可参考B站(bilibili)视频教学搜索:晓A技术文档

9c4cd6bb898658a96762d47960771818.png

Research Unit of Machine Learning Application


目标:使用多张显卡,加速模型训练(附代码)

原因:有时深度学习模型显存不够

f67b6382560ec272e2c1742526126c0a.png

(1)如果单张显卡可以feed至少一个sample,可以进行: 常规运算、数据并行、或模型并行的方式;   (2)如果单张显卡不能feed至少一个sample,只能进行: 模型并行的方式。

各种运算方式使用时间对比:

ba33b03ac7ad0c3670b7e62b4e95243c.png

结果和结论:

(1)使用数据并行可加速常规运算;

(2)有时模型太大,单张显卡无法运算,可使用模型并行进行计算,虽然时间长,但不得已而为之。


6a84d21b8cf92565c2ef46298bbfb518.png

42ca885de4ea579abfb3e86b51228c42.png


常规运算示例代码如下:

#!/usr/bin/env  python

#  -*-  coding:utf-8  -*-

__author__ = "Lou Xiao(louxiao@tea.ac.cn)"
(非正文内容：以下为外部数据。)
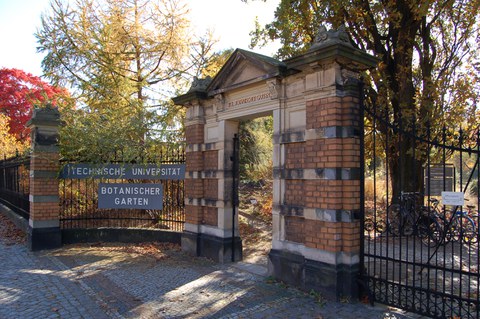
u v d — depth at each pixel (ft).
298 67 18.90
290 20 36.09
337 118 17.52
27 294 18.34
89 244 30.58
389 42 36.37
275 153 20.94
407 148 33.32
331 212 17.51
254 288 19.36
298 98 19.83
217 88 25.45
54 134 29.91
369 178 59.67
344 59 17.54
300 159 19.62
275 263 20.80
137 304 17.15
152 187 30.78
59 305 16.90
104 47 37.06
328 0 32.63
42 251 28.25
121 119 34.47
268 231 36.86
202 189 27.50
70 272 22.52
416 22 33.53
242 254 26.81
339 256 17.52
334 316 15.49
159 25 40.45
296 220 19.99
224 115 25.16
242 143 54.03
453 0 29.37
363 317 15.38
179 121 38.78
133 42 39.45
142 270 23.03
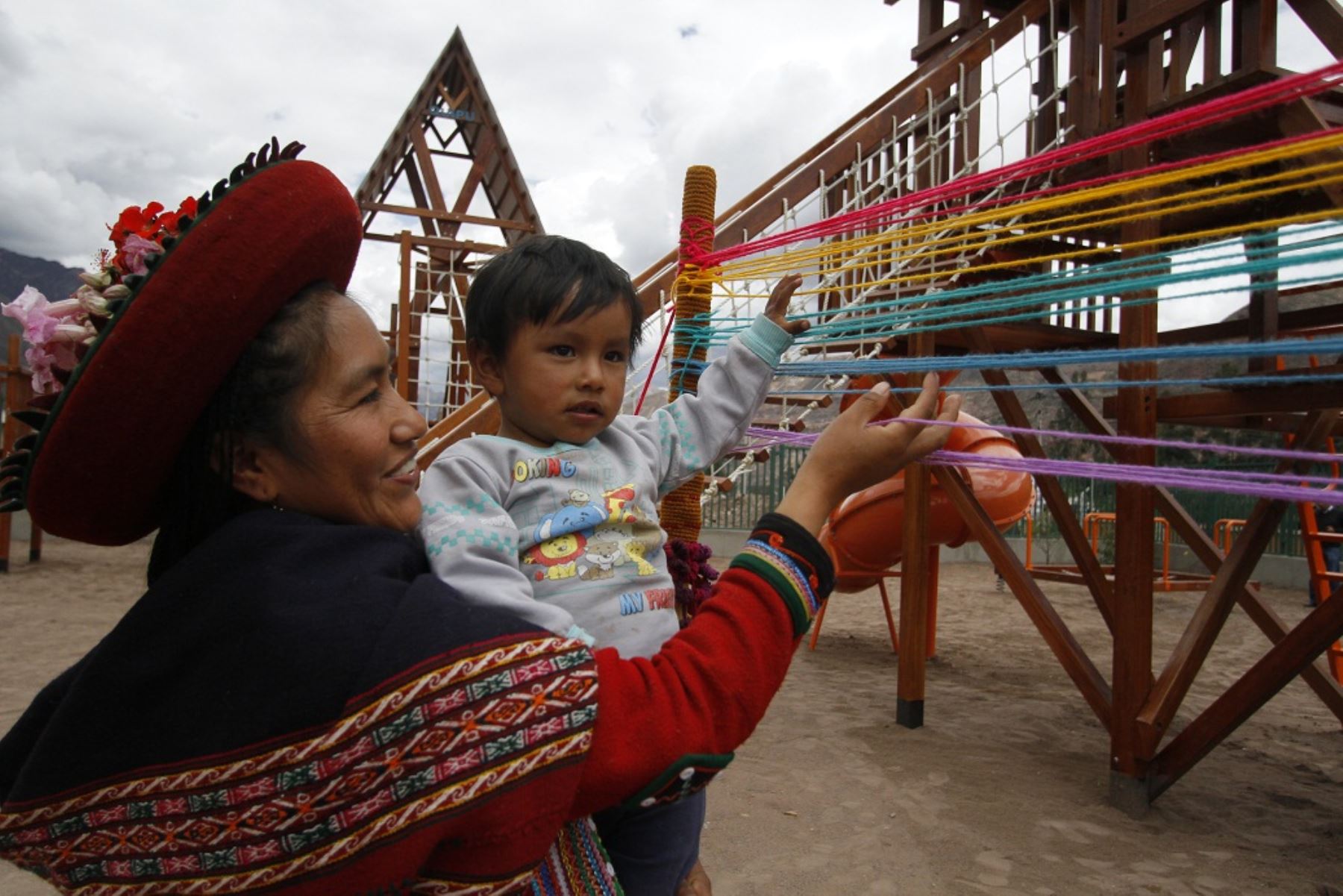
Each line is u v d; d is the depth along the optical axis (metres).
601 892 1.04
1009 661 7.77
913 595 5.52
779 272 2.00
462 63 12.56
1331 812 4.21
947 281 3.84
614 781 0.85
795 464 15.75
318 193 0.91
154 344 0.82
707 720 0.90
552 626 1.09
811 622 1.00
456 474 1.29
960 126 4.71
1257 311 4.48
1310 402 3.78
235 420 0.91
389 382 1.00
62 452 0.85
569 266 1.37
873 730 5.46
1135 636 4.09
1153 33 3.81
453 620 0.85
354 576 0.89
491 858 0.81
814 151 5.14
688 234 2.12
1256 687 3.74
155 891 0.81
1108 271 1.38
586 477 1.39
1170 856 3.67
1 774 0.97
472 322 1.45
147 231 0.90
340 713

__copyright__ = "Copyright  2018~2020"

__created_time__ = '2020-05-30  21:07:00  CST'

import torch

from torch import nn

from torch.optim import Adam

from torch.utils.data import Dataset, DataLoader

import time

class GreatNetwork(nn.Module):

    def __init__(self):

        super().__init__()

        # network define

        self.network = nn.Sequential(

            nn.Conv2d(3, 16, kernel_size=3, stride=1, padding=1),

            nn.ReLU(),

            nn.Conv2d(16, 32, kernel_size=3, stride=1, padding=1),

            nn.ReLU(),

            nn.Conv2d(32, 64, kernel_size=3, stride=1, padding=1),

            nn.ReLU(),

            nn.Conv2d(64, 128, kernel_size=3, stride=1, padding=1),

            nn.ReLU(),

            nn.Conv2d(128, 256, kernel_size=3, stride=1, padding=1),

            nn.ReLU(),

            nn.Conv2d(256, 512, kernel_size=3, stride=1, padding=1),

            nn.ReLU(),

            nn.Conv2d(512, 1024, kernel_size=3, stride=1, padding=1),

            nn.ReLU(),

            nn.Conv2d(1024, 512, kernel_size=3, stride=1, padding=1),

            nn.ReLU(),

            nn.Conv2d(512, 256, kernel_size=3, stride=1, padding=1),

            nn.ReLU(),

            nn.Conv2d(256, 128, kernel_size=3, stride=1, padding=1),

            nn.ReLU(),

            nn.Conv2d(128, 64, kernel_size=3, stride=1, padding=1),

            nn.ReLU(),

            nn.Conv2d(64, 32, kernel_size=3, stride=1, padding=1),

            nn.ReLU(),

            nn.Conv2d(32, 16, kernel_size=3, stride=1, padding=1),

            nn.ReLU(),

            nn.Conv2d(16, 3, kernel_size=3, stride=1, padding=1),

            nn.ReLU(),

        )

    def forward(self, x):

        return self.network(x)

class FakeDataset(Dataset):

    def __init__(self):

        super().__init__()

        self.count = 20000

    def __len__(self):

        return self.count

    def __getitem__(self, index):

        image = torch.randn(3, 512, 512)

        return image

def main():

    default_device = torch.device('cuda') if torch.cuda.is_available() else torch.device('cpu')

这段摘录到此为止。